THE INSPIRED MUSICIAN AND THE CHRISTMAS HAM.


OUR BOOKING-OFFICE.

(By Mr. Punch's Staff of Learned Clerks.)

I can't help thinking that Mr. H. G. Hibbert has not chosen altogether the right name for his second volume of theatrical and Bohemian gossip, A Playgoer's Memories (Grant Richards). It is not so unsophisticated as the title had somehow led me to expect. Indeed "unsophisticated" is perhaps the last epithet that could justly be applied to Mr. Hibbert's memories. I fancy I had unconsciously been looking for something more in the style of my own ignorant playgoing. "How wonderful she was in that scene with the broker's man," or "Do you remember the opening of the Third Act?" Not thus Mr. Hibbert. For him the play itself is far less the thing than a peg upon which to hang all sorts of tags and bobtails of recollection, financial, technical and just not scandalous because of the discretion of the telling.
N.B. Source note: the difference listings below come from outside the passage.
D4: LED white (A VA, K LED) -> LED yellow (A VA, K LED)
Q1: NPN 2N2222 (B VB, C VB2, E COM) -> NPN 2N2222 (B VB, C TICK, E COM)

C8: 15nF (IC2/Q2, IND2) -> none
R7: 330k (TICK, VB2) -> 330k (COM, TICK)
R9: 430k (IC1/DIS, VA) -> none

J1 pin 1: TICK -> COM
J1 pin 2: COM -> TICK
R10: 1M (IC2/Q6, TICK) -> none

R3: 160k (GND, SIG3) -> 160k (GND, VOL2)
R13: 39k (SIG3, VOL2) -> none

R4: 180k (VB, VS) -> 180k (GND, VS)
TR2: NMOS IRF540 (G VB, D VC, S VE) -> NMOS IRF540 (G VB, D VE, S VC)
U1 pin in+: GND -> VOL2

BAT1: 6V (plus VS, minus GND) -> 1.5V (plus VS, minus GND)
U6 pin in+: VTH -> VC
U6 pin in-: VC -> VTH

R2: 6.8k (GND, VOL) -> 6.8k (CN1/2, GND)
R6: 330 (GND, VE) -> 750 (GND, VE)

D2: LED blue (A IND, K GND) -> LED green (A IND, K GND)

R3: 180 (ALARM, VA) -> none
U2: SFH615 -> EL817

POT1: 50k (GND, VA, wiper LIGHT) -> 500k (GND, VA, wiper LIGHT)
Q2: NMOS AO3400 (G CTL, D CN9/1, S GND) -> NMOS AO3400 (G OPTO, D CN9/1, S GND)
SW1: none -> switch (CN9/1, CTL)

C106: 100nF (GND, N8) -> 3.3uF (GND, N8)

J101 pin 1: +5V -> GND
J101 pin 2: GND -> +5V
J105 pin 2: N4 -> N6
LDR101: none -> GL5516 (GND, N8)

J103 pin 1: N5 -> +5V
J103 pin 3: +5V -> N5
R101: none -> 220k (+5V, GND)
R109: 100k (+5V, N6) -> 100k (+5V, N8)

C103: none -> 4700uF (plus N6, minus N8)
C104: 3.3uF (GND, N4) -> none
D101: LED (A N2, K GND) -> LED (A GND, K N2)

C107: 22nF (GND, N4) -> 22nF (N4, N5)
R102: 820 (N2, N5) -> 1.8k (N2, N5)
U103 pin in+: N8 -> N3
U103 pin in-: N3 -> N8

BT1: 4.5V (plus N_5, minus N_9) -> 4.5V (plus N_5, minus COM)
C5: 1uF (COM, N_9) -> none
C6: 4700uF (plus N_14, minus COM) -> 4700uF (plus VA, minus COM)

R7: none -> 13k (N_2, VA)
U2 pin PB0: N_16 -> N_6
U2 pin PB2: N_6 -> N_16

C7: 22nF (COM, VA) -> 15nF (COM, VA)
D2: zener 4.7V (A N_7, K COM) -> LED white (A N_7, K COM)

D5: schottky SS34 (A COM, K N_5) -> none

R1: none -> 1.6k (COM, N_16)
His book is a repository of theatrical information, but the great part of it of more absorbing concern for the manager's-room or the stage-door than, say, the dress circle. But I must not be wanting in gratitude for the entertainment which, for all this carping, I certainly derived from it. As an expert on stage finance, for example, to-day and forty years back, Mr. Hibbert has revelations that may well cause the least concerned to marvel. And there is an appendix, which gives a list of Drury Lane pantomimes, with casts, for half a century, including, of course, the incomparable first one; but that is not a memory of this world. A book to be kept for odd references in two senses.